## DATA BLOCK
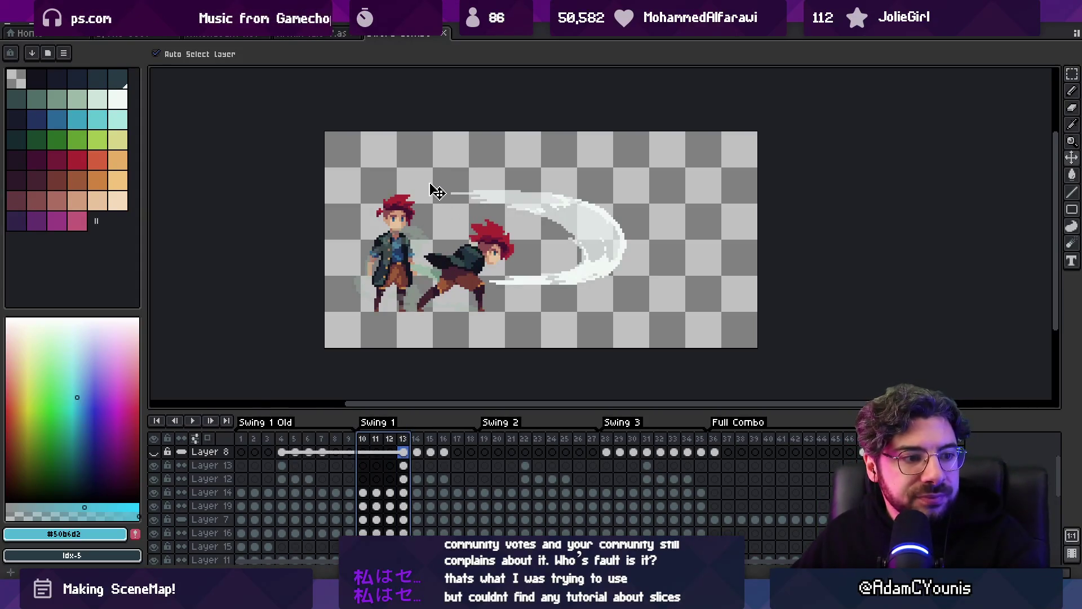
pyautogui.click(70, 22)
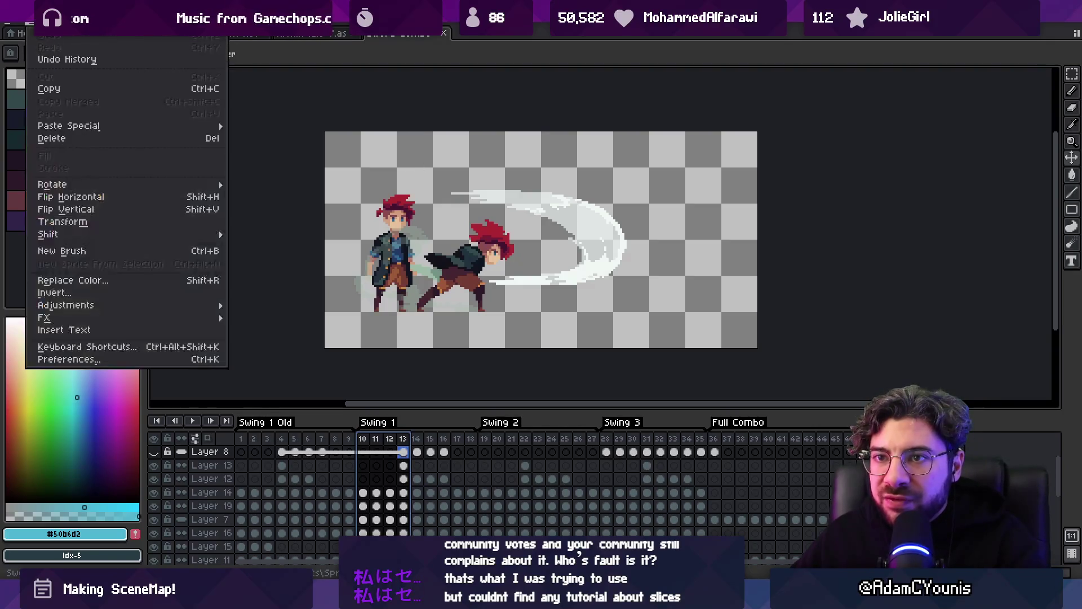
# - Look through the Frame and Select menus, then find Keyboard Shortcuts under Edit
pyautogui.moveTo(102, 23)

## WHAT TO PRODUCE
Output, unchanged, only the lines from the one that holds "# - Look through" through the last line of the material above.

## RESULT OF THIS EXERCISE
# - Look through the Frame and Select menus, then find Keyboard Shortcuts under Edit
pyautogui.moveTo(102, 23)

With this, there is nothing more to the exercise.